Sukses

Hoaks Picu Pembunuhan, India Ancam Seret WhatsApp ke Pengadilan

Pemerintah India mengancam akan mengambil tindakan hukum terhadap WhatsApp, setelah sejumlah orang dihukun mati tanpa peradilan (lynching) yang dipicu hoaks di layanan tersebut.

Liputan6.com, Jakarta - Pemerintah India mengancam akan mengambil tindakan hukum terhadap WhatsApp, setelah sejumlah orang dibunuh tanpa proses peradilan (lynching) disebabkan hoaks dan disinformasi viral di aplikasi tersebut. Dalam dua bulan terakhir, terjadi 20 lynching karena hoaks dan misinformasi.

Dikutip dari Business Insider, Jumat (20/7/2018), AFP melaporkan pemerintah India telah mengumumkan peringatan tersebut. Kementerian teknologi dan informasi setempat menyampaikan pernyataan terkait hal tersebut pada Kamis (19/7/2018).

"Sirkulasi merajalela dari pesan yang tidak bertangungjawab dalam jumlah besar di platform mereka, belum ditangani dengan baik oleh WhatsApp. Ketika berbagai rumor dan berita palsu dipropagandakan oleh orang-orang tak bertanggung jawab, maka medium yang digunakan tidak bisa bebas dari tanggung jawab," demikian pernyataan pemerintah India dalam keterangan resminya.

Oleh sebab itu, pemerintah India meminta WhatsApp untuk bertanggung jawab jika tidak ingin menghadapi tuntutan hukum.

"Jika WhatsApp tetap menjadi penonton bisu, maka mereka besar kemungkinan diperlakukan sebagai kaki tangan kejahatan dan akan menghadapi konsekuensi tindakan hukum," jelas pemerintah India.

WhatsApp tengah menjadi sorotan selama beberapa bulan terakhir terkait peredaran hoaks dan disinformasi yang ada di layanannya. Mirisnya, hoaks tersebut menyulut kekerasan massa dan kadang berujung mematikan.

2 dari 3 halaman

Hoaks Penculikan Anak

Menurut laporan The Guardian, setidaknya 20 lynching terjadi dalam dua bulan terakhir disebabkan tuduhan penculikan anak yang tersebar di WhatsApp. Lynching adalah pembunuhan di luar proses peradilan, yang direncanakan terlebih dahulu oleh suatu kelompok

WhatsApp merupakan aplikasi pesan terenkripsi end-to-end untuk keamanan, yang artinya perusahaan tidak bisa memantau pesan para penggunannya, berbeda dengan Facebook Messenger.

Untuk mengatasi hal tersebut, perusahaan mengambil beberapa langkah, termasuk memberitahu pengguna jika mereka menerima jenis pesan yang diteruskan (forward).

Selain itu, layanan milik Facebook ini juga menerbitkan iklan satu halaman surat kabar untuk memperingatkan tentang hoaks.

3 dari 3 halaman

Polisi Tangkap 25 Orang

Kepolisian India menangkap 25 orang setelah seorang pria dibunuh oleh massa dalam kasus lynching, yang disebabkan hoaks penculikan anak di WhatsApp.

Mereka ditangkap pada Minggu (15/7/2018) atas pembunuhan Mohammad Azam (27), yang diserang bersama dua temannya oleh dua ribu orang di distrik Bidar, pada Jumat malam (13/7/2018).

Teman-temannya mengalami luka parah.
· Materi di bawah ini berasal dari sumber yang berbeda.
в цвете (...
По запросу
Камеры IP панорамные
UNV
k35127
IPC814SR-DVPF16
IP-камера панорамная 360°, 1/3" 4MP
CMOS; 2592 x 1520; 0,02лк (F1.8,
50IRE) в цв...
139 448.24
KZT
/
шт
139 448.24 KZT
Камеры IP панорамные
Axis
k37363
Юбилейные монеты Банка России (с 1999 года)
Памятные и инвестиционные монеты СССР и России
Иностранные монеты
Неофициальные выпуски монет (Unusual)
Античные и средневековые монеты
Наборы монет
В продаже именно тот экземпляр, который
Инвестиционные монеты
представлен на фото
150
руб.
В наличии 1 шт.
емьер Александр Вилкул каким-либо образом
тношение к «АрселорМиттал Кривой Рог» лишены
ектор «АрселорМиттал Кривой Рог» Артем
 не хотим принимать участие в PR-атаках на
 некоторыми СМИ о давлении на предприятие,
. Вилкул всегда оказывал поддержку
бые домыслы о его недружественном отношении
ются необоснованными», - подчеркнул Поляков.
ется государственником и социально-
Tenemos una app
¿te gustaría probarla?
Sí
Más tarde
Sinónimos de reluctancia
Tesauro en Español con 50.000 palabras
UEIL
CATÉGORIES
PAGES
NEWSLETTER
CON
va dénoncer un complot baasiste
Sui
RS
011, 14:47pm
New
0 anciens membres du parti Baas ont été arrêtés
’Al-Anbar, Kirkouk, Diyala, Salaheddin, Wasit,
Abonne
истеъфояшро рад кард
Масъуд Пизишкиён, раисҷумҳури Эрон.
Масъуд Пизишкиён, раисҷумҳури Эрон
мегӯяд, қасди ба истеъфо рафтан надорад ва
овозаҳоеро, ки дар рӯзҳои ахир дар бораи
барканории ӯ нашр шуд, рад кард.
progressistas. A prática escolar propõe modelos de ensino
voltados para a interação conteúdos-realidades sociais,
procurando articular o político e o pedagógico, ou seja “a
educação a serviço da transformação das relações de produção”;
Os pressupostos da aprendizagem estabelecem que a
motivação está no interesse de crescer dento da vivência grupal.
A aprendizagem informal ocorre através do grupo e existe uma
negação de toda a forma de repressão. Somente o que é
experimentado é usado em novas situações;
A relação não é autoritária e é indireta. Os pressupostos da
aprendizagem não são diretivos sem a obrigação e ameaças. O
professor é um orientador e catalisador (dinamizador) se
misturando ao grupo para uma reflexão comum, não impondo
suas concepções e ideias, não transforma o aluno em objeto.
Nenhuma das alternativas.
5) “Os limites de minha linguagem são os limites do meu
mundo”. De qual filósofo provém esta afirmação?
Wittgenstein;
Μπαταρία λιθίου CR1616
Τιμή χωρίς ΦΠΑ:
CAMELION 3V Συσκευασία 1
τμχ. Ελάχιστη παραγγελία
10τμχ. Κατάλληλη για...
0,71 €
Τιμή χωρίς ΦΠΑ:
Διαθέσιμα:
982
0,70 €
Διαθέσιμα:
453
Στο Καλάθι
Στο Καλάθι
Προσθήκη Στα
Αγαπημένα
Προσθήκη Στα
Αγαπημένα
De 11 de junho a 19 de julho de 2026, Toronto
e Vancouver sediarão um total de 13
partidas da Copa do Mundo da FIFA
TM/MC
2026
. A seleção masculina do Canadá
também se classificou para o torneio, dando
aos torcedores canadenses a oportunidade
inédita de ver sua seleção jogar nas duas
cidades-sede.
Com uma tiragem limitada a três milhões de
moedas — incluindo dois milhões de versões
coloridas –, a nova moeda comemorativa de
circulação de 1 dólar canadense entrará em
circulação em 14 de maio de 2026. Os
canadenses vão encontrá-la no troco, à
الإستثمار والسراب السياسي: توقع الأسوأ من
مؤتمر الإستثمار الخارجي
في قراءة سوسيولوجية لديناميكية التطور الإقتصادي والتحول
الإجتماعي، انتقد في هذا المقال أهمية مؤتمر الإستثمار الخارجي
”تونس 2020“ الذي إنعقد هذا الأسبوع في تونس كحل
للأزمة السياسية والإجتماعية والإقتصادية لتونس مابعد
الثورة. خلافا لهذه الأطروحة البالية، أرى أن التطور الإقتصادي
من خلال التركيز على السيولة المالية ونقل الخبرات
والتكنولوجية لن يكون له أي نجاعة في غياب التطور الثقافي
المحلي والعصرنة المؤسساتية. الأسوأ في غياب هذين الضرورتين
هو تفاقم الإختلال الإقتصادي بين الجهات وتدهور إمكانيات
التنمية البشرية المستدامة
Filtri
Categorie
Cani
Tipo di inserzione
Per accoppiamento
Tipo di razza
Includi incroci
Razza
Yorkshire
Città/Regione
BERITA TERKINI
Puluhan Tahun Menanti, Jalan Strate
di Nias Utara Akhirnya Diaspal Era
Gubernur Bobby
Insiden penyerangan ini terjadi beberapa hari setelah Facebook menerbitkan iklan di surat kabar India tentang tips membatasi penyebaran informasi palsu di WhatsApp.

Dalam dua bulan terakhir, lebih dari 20 orang menjadi korban lynching di India terkait kasus peredaran hoaks tersebut.

Azam dan teman-temannya diserang ketika menawarkan coklat kepada anak-anak lokal. Tiba-tiba salah satu anak mulai menangis, membuat warga sekitar menganggap mereka sebagai penculik. Kecurigaan ini muncul karena tengah banyak rumor di media sosial tentang penculikan anak di wilayah tersebut.

Mereka awalnya berhasil menyelamatkan diri, tapi kemudian bertemu dengan massa dalam jumlah yang lebih besar. Penduduk setempat memberikan peringatan tentang ketiganya ke desa-desa terdekat melalui WhatsApp. Tiga polisi terluka parah menghadapi massa yang mengamuk selama hampir satu jam.

Sebelumnya, lima orang meninggal dunia di negara bagian Maharasta pada 1 Juli 2018. Massa melihat para korban berbicara dengan seorang anak, memicu dugaan penculikan.